> [The input]
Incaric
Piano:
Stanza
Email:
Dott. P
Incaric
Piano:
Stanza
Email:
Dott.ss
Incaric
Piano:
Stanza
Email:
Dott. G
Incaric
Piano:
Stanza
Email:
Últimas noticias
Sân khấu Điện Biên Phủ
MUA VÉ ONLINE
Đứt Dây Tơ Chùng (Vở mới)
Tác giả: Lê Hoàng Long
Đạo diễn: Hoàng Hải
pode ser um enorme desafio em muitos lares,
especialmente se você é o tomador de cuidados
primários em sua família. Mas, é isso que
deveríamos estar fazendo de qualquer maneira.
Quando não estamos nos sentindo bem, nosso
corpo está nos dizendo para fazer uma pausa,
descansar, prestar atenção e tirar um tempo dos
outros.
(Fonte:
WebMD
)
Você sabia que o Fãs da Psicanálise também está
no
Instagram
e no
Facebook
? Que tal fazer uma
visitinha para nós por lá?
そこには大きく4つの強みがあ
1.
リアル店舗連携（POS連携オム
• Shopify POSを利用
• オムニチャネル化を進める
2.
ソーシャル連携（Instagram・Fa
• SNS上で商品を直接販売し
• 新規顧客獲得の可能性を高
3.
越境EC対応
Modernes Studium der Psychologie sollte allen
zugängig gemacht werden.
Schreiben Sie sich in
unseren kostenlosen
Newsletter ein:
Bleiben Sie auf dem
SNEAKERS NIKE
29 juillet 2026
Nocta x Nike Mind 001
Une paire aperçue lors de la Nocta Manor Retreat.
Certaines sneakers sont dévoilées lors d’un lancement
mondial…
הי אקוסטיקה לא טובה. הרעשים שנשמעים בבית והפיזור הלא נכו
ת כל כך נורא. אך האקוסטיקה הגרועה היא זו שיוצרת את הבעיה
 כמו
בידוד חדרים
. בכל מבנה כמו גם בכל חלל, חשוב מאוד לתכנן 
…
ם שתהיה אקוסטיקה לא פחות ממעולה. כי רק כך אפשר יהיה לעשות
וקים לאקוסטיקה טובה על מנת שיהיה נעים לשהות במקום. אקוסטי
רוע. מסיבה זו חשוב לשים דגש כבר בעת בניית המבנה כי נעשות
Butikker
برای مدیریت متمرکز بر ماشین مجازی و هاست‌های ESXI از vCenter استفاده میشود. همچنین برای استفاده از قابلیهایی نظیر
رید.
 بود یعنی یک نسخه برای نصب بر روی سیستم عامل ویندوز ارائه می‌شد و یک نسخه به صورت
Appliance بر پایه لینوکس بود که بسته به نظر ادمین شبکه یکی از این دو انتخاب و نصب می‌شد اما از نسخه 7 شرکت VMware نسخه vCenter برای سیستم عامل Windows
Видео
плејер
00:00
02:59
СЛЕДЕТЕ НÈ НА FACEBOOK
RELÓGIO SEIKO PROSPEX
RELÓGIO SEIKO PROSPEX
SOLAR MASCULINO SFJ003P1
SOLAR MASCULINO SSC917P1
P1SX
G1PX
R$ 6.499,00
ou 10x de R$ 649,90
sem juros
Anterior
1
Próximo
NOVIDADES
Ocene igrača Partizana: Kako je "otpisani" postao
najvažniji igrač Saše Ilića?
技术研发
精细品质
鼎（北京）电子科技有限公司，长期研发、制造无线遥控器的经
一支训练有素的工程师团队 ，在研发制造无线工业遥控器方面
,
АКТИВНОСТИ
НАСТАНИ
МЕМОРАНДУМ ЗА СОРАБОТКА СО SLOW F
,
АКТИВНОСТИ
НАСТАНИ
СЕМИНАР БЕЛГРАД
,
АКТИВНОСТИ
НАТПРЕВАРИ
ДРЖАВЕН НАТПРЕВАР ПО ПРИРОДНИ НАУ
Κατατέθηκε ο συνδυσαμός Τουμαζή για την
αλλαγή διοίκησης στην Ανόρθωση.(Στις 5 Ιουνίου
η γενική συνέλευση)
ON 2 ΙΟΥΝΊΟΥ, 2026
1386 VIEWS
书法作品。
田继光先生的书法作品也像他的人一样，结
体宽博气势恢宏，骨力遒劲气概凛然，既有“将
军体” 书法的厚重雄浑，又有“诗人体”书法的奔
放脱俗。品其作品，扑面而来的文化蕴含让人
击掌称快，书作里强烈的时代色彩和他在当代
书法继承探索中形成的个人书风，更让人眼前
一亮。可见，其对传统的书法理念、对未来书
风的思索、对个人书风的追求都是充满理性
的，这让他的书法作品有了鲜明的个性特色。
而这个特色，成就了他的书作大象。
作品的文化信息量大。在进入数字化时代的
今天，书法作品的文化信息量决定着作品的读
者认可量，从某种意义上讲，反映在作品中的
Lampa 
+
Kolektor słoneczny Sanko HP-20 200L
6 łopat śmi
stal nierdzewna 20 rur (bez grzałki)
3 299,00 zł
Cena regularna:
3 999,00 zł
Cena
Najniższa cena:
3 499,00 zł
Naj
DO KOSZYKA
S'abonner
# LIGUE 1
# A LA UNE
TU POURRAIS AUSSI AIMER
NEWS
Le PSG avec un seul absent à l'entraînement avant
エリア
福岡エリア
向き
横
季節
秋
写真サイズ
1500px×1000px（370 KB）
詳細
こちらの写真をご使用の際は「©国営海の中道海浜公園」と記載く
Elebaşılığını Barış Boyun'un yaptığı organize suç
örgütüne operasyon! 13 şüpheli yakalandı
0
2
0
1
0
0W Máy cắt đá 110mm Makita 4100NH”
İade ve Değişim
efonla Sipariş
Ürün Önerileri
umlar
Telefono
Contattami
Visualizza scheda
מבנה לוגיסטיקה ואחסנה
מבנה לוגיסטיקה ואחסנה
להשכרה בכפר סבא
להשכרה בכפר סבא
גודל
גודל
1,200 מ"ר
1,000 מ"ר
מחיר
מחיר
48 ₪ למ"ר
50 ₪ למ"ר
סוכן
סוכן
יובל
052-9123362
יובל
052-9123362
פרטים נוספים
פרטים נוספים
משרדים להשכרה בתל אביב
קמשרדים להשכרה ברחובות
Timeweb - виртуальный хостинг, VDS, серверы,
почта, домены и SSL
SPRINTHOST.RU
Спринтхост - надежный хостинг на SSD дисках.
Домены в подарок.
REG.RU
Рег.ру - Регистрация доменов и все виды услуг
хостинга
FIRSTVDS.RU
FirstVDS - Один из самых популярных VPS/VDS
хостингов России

> [Task details]
Format every line of text in the records above as a Markdown table, leaving out blank lines, with one column named "Row" for the row number and one named "Line" for the text.

> [Your solution]
| Row | Line |
|---|---|
| 1 | Incaric |
| 2 | Piano: |
| 3 | Stanza |
| 4 | Email: |
| 5 | Dott. P |
| 6 | Incaric |
| 7 | Piano: |
| 8 | Stanza |
| 9 | Email: |
| 10 | Dott.ss |
| 11 | Incaric |
| 12 | Piano: |
| 13 | Stanza |
| 14 | Email: |
| 15 | Dott. G |
| 16 | Incaric |
| 17 | Piano: |
| 18 | Stanza |
| 19 | Email: |
| 20 | Últimas noticias |
| 21 | Sân khấu Điện Biên Phủ |
| 22 | MUA VÉ ONLINE |
| 23 | Đứt Dây Tơ Chùng (Vở mới) |
| 24 | Tác giả: Lê Hoàng Long |
| 25 | Đạo diễn: Hoàng Hải |
| 26 | pode ser um enorme desafio em muitos lares, |
| 27 | especialmente se você é o tomador de cuidados |
| 28 | primários em sua família. Mas, é isso que |
| 29 | deveríamos estar fazendo de qualquer maneira. |
| 30 | Quando não estamos nos sentindo bem, nosso |
| 31 | corpo está nos dizendo para fazer uma pausa, |
| 32 | descansar, prestar atenção e tirar um tempo dos |
| 33 | outros. |
| 34 | (Fonte: |
| 35 | WebMD |
| 36 | ) |
| 37 | Você sabia que o Fãs da Psicanálise também está |
| 38 | no |
| 39 | Instagram |
| 40 | e no |
| 41 | Facebook |
| 42 | ? Que tal fazer uma |
| 43 | visitinha para nós por lá? |
| 44 | そこには大きく4つの強みがあ |
| 45 | 1. |
| 46 | リアル店舗連携（POS連携オム |
| 47 | • Shopify POSを利用 |
| 48 | • オムニチャネル化を進める |
| 49 | 2. |
| 50 | ソーシャル連携（Instagram・Fa |
| 51 | • SNS上で商品を直接販売し |
| 52 | • 新規顧客獲得の可能性を高 |
| 53 | 3. |
| 54 | 越境EC対応 |
| 55 | Modernes Studium der Psychologie sollte allen |
| 56 | zugängig gemacht werden. |
| 57 | Schreiben Sie sich in |
| 58 | unseren kostenlosen |
| 59 | Newsletter ein: |
| 60 | Bleiben Sie auf dem |
| 61 | SNEAKERS NIKE |
| 62 | 29 juillet 2026 |
| 63 | Nocta x Nike Mind 001 |
| 64 | Une paire aperçue lors de la Nocta Manor Retreat. |
| 65 | Certaines sneakers sont dévoilées lors d’un lancement |
| 66 | mondial… |
| 67 | הי אקוסטיקה לא טובה. הרעשים שנשמעים בבית והפיזור הלא נכו |
| 68 | ת כל כך נורא. אך האקוסטיקה הגרועה היא זו שיוצרת את הבעיה |
| 69 |  כמו |
| 70 | בידוד חדרים |
| 71 | . בכל מבנה כמו גם בכל חלל, חשוב מאוד לתכנן  |
| 72 | … |
| 73 | ם שתהיה אקוסטיקה לא פחות ממעולה. כי רק כך אפשר יהיה לעשות |
| 74 | וקים לאקוסטיקה טובה על מנת שיהיה נעים לשהות במקום. אקוסטי |
| 75 | רוע. מסיבה זו חשוב לשים דגש כבר בעת בניית המבנה כי נעשות |
| 76 | Butikker |
| 77 | برای مدیریت متمرکز بر ماشین مجازی و هاست‌های ESXI از vCenter استفاده میشود. همچنین برای استفاده از قابلیهایی نظیر |
| 78 | رید. |
| 79 |  بود یعنی یک نسخه برای نصب بر روی سیستم عامل ویندوز ارائه می‌شد و یک نسخه به صورت |
| 80 | Appliance بر پایه لینوکس بود که بسته به نظر ادمین شبکه یکی از این دو انتخاب و نصب می‌شد اما از نسخه 7 شرکت VMware نسخه vCenter برای سیستم عامل Windows |
| 81 | Видео |
| 82 | плејер |
| 83 | 00:00 |
| 84 | 02:59 |
| 85 | СЛЕДЕТЕ НÈ НА FACEBOOK |
| 86 | RELÓGIO SEIKO PROSPEX |
| 87 | RELÓGIO SEIKO PROSPEX |
| 88 | SOLAR MASCULINO SFJ003P1 |
| 89 | SOLAR MASCULINO SSC917P1 |
| 90 | P1SX |
| 91 | G1PX |
| 92 | R$ 6.499,00 |
| 93 | ou 10x de R$ 649,90 |
| 94 | sem juros |
| 95 | Anterior |
| 96 | 1 |
| 97 | Próximo |
| 98 | NOVIDADES |
| 99 | Ocene igrača Partizana: Kako je "otpisani" postao |
| 100 | najvažniji igrač Saše Ilića? |
| 101 | 技术研发 |
| 102 | 精细品质 |
| 103 | 鼎（北京）电子科技有限公司，长期研发、制造无线遥控器的经 |
| 104 | 一支训练有素的工程师团队 ，在研发制造无线工业遥控器方面 |
| 105 | , |
| 106 | АКТИВНОСТИ |
| 107 | НАСТАНИ |
| 108 | МЕМОРАНДУМ ЗА СОРАБОТКА СО SLOW F |
| 109 | , |
| 110 | АКТИВНОСТИ |
| 111 | НАСТАНИ |
| 112 | СЕМИНАР БЕЛГРАД |
| 113 | , |
| 114 | АКТИВНОСТИ |
| 115 | НАТПРЕВАРИ |
| 116 | ДРЖАВЕН НАТПРЕВАР ПО ПРИРОДНИ НАУ |
| 117 | Κατατέθηκε ο συνδυσαμός Τουμαζή για την |
| 118 | αλλαγή διοίκησης στην Ανόρθωση.(Στις 5 Ιουνίου |
| 119 | η γενική συνέλευση) |
| 120 | ON 2 ΙΟΥΝΊΟΥ, 2026 |
| 121 | 1386 VIEWS |
| 122 | 书法作品。 |
| 123 | 田继光先生的书法作品也像他的人一样，结 |
| 124 | 体宽博气势恢宏，骨力遒劲气概凛然，既有“将 |
| 125 | 军体” 书法的厚重雄浑，又有“诗人体”书法的奔 |
| 126 | 放脱俗。品其作品，扑面而来的文化蕴含让人 |
| 127 | 击掌称快，书作里强烈的时代色彩和他在当代 |
| 128 | 书法继承探索中形成的个人书风，更让人眼前 |
| 129 | 一亮。可见，其对传统的书法理念、对未来书 |
| 130 | 风的思索、对个人书风的追求都是充满理性 |
| 131 | 的，这让他的书法作品有了鲜明的个性特色。 |
| 132 | 而这个特色，成就了他的书作大象。 |
| 133 | 作品的文化信息量大。在进入数字化时代的 |
| 134 | 今天，书法作品的文化信息量决定着作品的读 |
| 135 | 者认可量，从某种意义上讲，反映在作品中的 |
| 136 | Lampa  |
| 137 | + |
| 138 | Kolektor słoneczny Sanko HP-20 200L |
| 139 | 6 łopat śmi |
| 140 | stal nierdzewna 20 rur (bez grzałki) |
| 141 | 3 299,00 zł |
| 142 | Cena regularna: |
| 143 | 3 999,00 zł |
| 144 | Cena |
| 145 | Najniższa cena: |
| 146 | 3 499,00 zł |
| 147 | Naj |
| 148 | DO KOSZYKA |
| 149 | S'abonner |
| 150 | # LIGUE 1 |
| 151 | # A LA UNE |
| 152 | TU POURRAIS AUSSI AIMER |
| 153 | NEWS |
| 154 | Le PSG avec un seul absent à l'entraînement avant |
| 155 | エリア |
| 156 | 福岡エリア |
| 157 | 向き |
| 158 | 横 |
| 159 | 季節 |
| 160 | 秋 |
| 161 | 写真サイズ |
| 162 | 1500px×1000px（370 KB） |
| 163 | 詳細 |
| 164 | こちらの写真をご使用の際は「©国営海の中道海浜公園」と記載く |
| 165 | Elebaşılığını Barış Boyun'un yaptığı organize suç |
| 166 | örgütüne operasyon! 13 şüpheli yakalandı |
| 167 | 0 |
| 168 | 2 |
| 169 | 0 |
| 170 | 1 |
| 171 | 0 |
| 172 | 0W Máy cắt đá 110mm Makita 4100NH” |
| 173 | İade ve Değişim |
| 174 | efonla Sipariş |
| 175 | Ürün Önerileri |
| 176 | umlar |
| 177 | Telefono |
| 178 | Contattami |
| 179 | Visualizza scheda |
| 180 | מבנה לוגיסטיקה ואחסנה |
| 181 | מבנה לוגיסטיקה ואחסנה |
| 182 | להשכרה בכפר סבא |
| 183 | להשכרה בכפר סבא |
| 184 | גודל |
| 185 | גודל |
| 186 | 1,200 מ"ר |
| 187 | 1,000 מ"ר |
| 188 | מחיר |
| 189 | מחיר |
| 190 | 48 ₪ למ"ר |
| 191 | 50 ₪ למ"ר |
| 192 | סוכן |
| 193 | סוכן |
| 194 | יובל |
| 195 | 052-9123362 |
| 196 | יובל |
| 197 | 052-9123362 |
| 198 | פרטים נוספים |
| 199 | פרטים נוספים |
| 200 | משרדים להשכרה בתל אביב |
| 201 | קמשרדים להשכרה ברחובות |
| 202 | Timeweb - виртуальный хостинг, VDS, серверы, |
| 203 | почта, домены и SSL |
| 204 | SPRINTHOST.RU |
| 205 | Спринтхост - надежный хостинг на SSD дисках. |
| 206 | Домены в подарок. |
| 207 | REG.RU |
| 208 | Рег.ру - Регистрация доменов и все виды услуг |
| 209 | хостинга |
| 210 | FIRSTVDS.RU |
| 211 | FirstVDS - Один из самых популярных VPS/VDS |
| 212 | хостингов России |